• Estratto:
------------------------------------------------
Trattare di argomenti così delicati non è mai cosa facile. Oggi più che mai le parole sono importanti, e sappiamo che molte volte se ne fa abuso e si finisce per non ottenere i risultati che si speravano.

Dopo i bilanci dell’anno passato, solitamente vengono le speranze per quello futuro, i buoni propositi insomma. Questi infatti sono forse i giorni che dedichiamo di più a noi stessi, alle nostre sensazioni (positive o negative), speranze e ricordi. E i buoni propositi riguardano tutto, addirittura il calcio, che, anche se non sembra, occupa gran parte delle nostre vite, relegandoci a quelle piccole grandi gioie o delusioni che talvolta finiscono per prendere il posto anche di cose più importanti (fantallenatori e schedinari, mi rivolgo a voi).

In queste righe parleremo quindi di intenti, predisponendo un qualche piccolo (ma importante) passo in avanti che potrebbe finalmente concederci di vivere il calcio con serenità e passione. Ed è su quest’ultima che dovremmo interrogarci, non fosse altro che per le conseguenze che un’eccessiva e smisurata fede calcistica potrebbe comportare.

A tal proposito ci limitiamo qui a prendere in esempio un fatto di cronaca che a primo impatto potrebbe sembrarvi lontano, come una cosa non vostra, che non avete fatto voi, ma che soprattutto con l’anno nuovo potreste già aver riposto in un cassetto dimenticato della vostra memoria. Come biasimarvi.

Ovviamente parlo dell’ormai celebre Inter-Napoli (che è un fatto di ormai qualche giorno fa), e di quello che è successo dentro e fuori San Siro. Ci son state aggressioni e una persona è rimasta uccisa, ma questo è successo lontano dallo stadio. Non sarà stato sicuramente un risultato falsato a muovere un gruppo di persone armate contro un altro, perché tutto è avvenuto prima della partita. Ma una partita, quella sì che oggigiorno nasconde rivalità solo fino ad un certo punto ascrivibili al calcio, che contribuiscono senz’altro a minare un clima già teso di suo per questioni di campo. Tra l’altro, molte delle incompatibilità che legano le tifoserie nascono da contesti anche diversi dal pallone, e in quest’ultimo vi ci sono soltanto infiltrate e poi amplificate.

Comunque, i fatti di Milano non sono certo i primi che danno luce a questo lato sporco, malsano e a tratti criminale dello sport; per di più al razzismo, che è riuscito paradossalmente a prendere il largo anche nello sport più popolare al mondo (e a questo punto forse anche il più populista).

Tuttavia, sappiamo bene che situazioni del genere il più delle volte tendono a caldeggiare un clima ancor più teso e in buona misura opposto a quello che si vorrebbe creare con un provvedimento, o una dichiarazione importante. D’altronde, le notizie passano e i social media contribuiscono a diffonderle oltre misura, tanto che le personali visioni sulla vicenda di qualcuno diventano automaticamente nostre (che ci annoiamo anche a pensare di testa nostra).
------------------------------------------------
• Obiettivo: Nell'estratto sul tifo calcistico, in quale momento rispetto alla partita Inter-Napoli è avvenuto tutto? Le righe provengono da una fonte diversa dall'estratto.

• Dati di origine:
------------------------------------------------
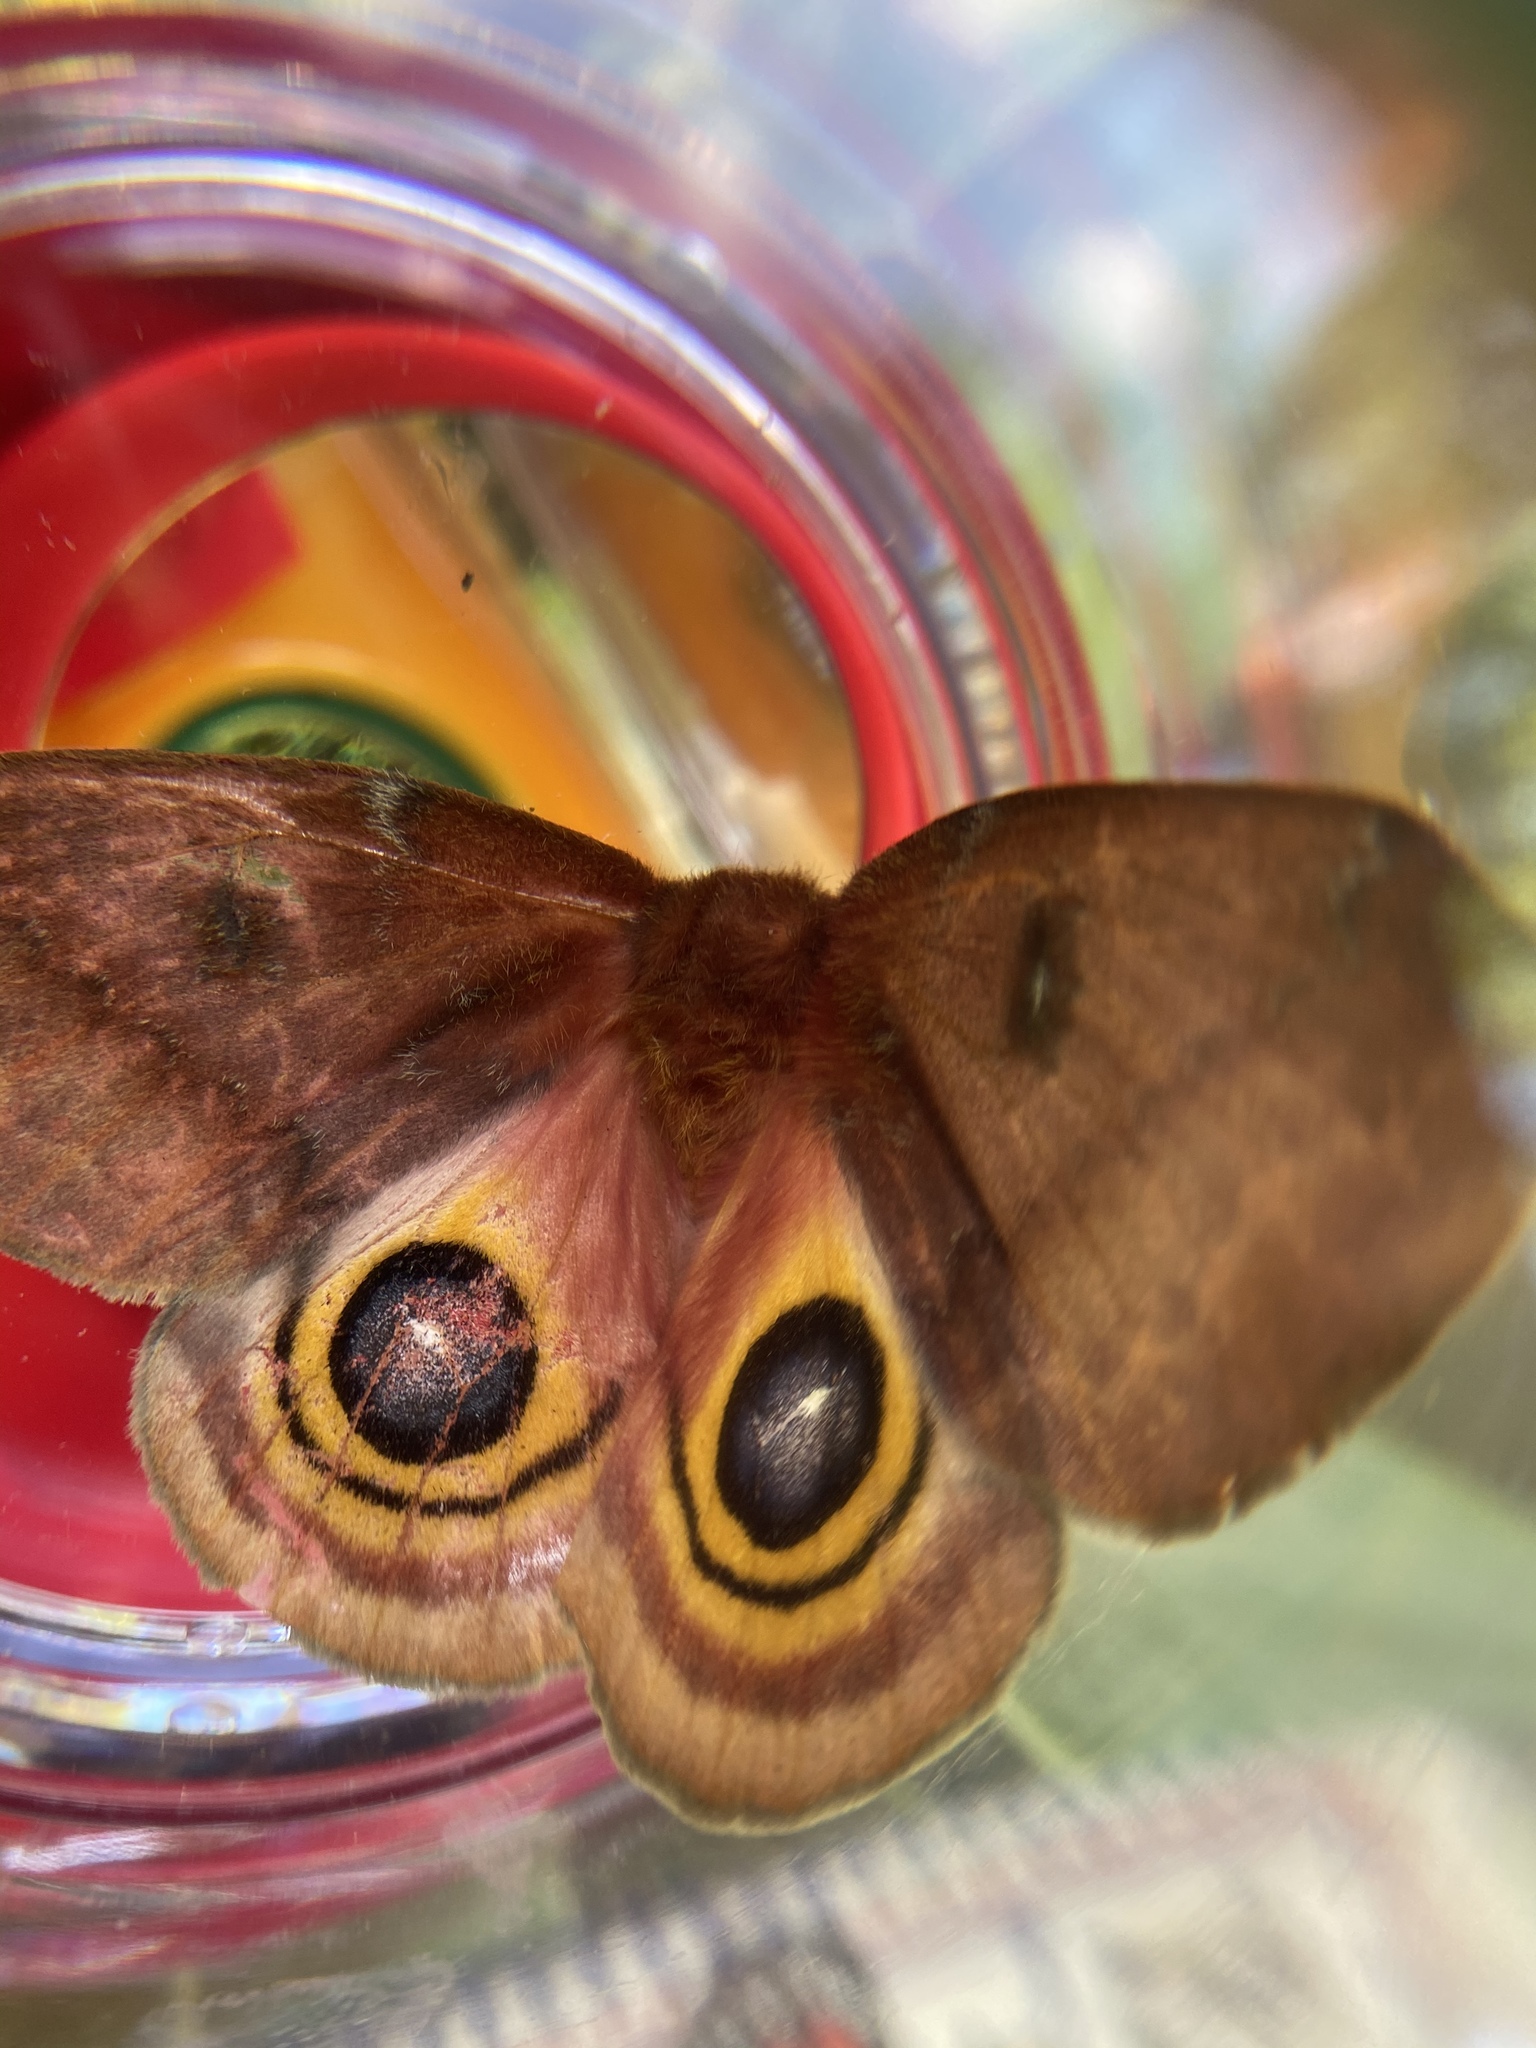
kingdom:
------------------------------------------------
• Risposta: Prima della partita.